We re-parameterize the floor as \(\Delta_i\), the probability that the insurance actually pays out. \(\Delta\) is thus bounded between 0 and 1, which makes the model numerically well-behaved. The cost of each put is priced automatically using the Black–Scholes (1973) formula.
Methods
- Censored-moment derivations. Closed-form first and second moments for each protected asset, plus a covariance approximation that preserves positive definiteness of the portfolio covariance matrix.
- Polynomial approximations. The normal CDF, PDF, and inverse CDF (probit) have no closed form, so we replace them with low-order Taylor / linear approximations to keep the model tractable.
- Covariate conditioning. Stock means and variances are conditioned on macro covariates (core PCE inflation, the Effective Fed Funds rate), the same inputs analysts use in discounted-cash-flow valuation models.
- Solver. The resulting nonconvex nonlinear program is solved in Gurobi on a 10-stock universe spanning tech, communications, industrial, and consumer sectors.
Takeaways
- Adding protective puts reduces portfolio variance with only minimal loss of expected return in typical market regimes.
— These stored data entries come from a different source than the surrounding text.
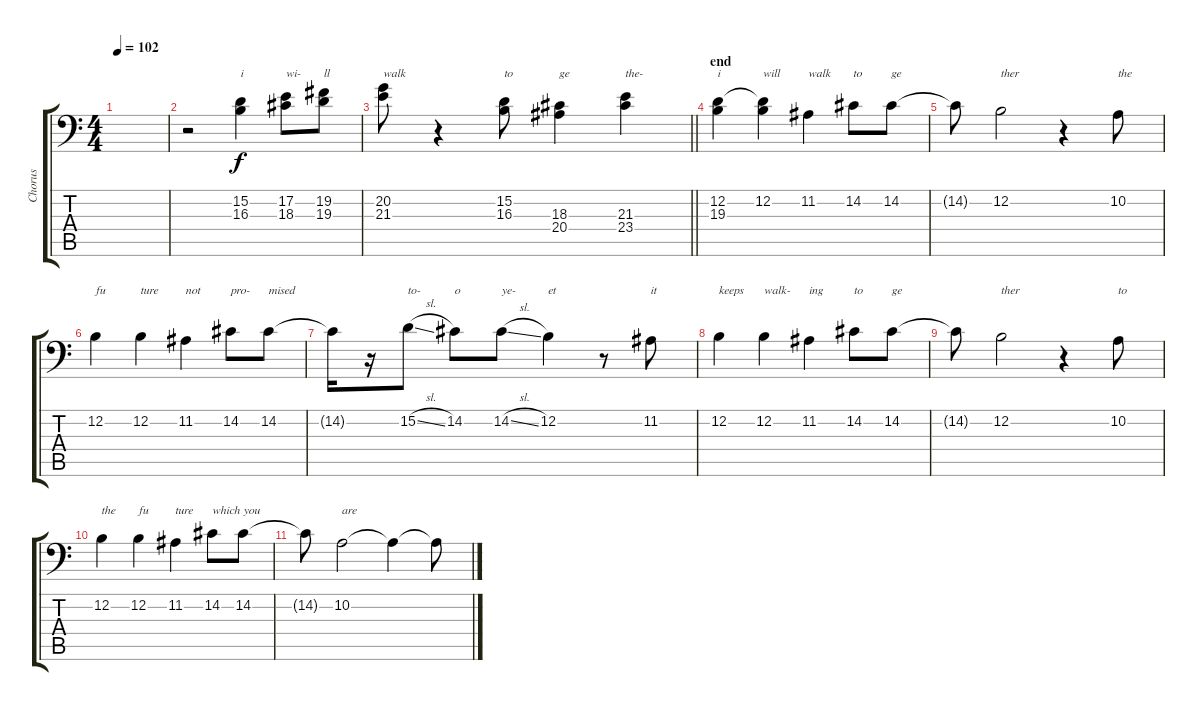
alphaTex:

\track ("Chorus" "Chorus") {solo instrument choiraahs}
\staff {score tabs}
\tuning (E3 B2 G2 D2 A1 E1) {hide}
\ts (4 4)
\tempo 102
\clef f4
\ks c
|
r.2 (15.2 16.3).4{txt "i"} (17.2 18.3).8{txt "wi-"} (19.2 19.3).8{txt "ll"} |
\barLineRight lightlight
(20.2 21.3).8{txt "walk"} r.4 (15.2 16.3).8{txt "to"} (18.3 20.4).4{txt "ge"} (21.3 23.4).4{txt "the-"} |
\section ("" "end")
(12.2 19.3).4{txt "i"} (12.2 19.3{t}).4{txt "will"} 11.2.4{txt "walk"} 14.2.8{txt "to"} 14.2.8{txt "ge"} |
14.2{t}.8 12.2.2{txt "ther"} r.4 10.2.8{txt "the"} |
12.2.4{txt "fu"} 12.2.4{txt "ture"} 11.2.4{txt "not"} 14.2.8{txt "pro-"} 14.2.8{txt "mised"} |
14.2{t}.16 r.16 15.2{sl}.8{txt "to-"} 14.2.8{txt "o"} 14.2{sl}.8{txt "ye-"} 12.2.4{txt "et"} r.8 11.2.8{txt "it"} |
12.2.4{txt "keeps"} 12.2.4{txt "walk-"} 11.2.4{txt "ing"} 14.2.8{txt "to"} 14.2.8{txt "ge"} |
14.2{t}.8 12.2.2{txt "ther"} r.4 10.2.8{txt "to"} |
12.2.4{txt "the"} 12.2.4{txt "fu"} 11.2.4{txt "ture"} 14.2.8{txt "which"} 14.2.8{txt "you"} |
14.2{t}.8 10.2.2{txt "are"} 10.2{t}.4 10.2{t}.8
- The optimal amount of insurance depends strongly on the macro environment. In high-return regimes (e.g. 2023-2025), buying puts can actually hurt the Sharpe ratio, downside protection is not always worth its cost.
- Jointly optimizing portfolio weights and option levels is, to our knowledge, new to the literature; previous work treated option choices as exogenous or fixed.
- The censored-distribution approach generalizes to any setting where outcomes are truncated. This includes left-side truncation such as downtime with service-level guarantees, or on the right-side for an insurance company with a reinsurance policy.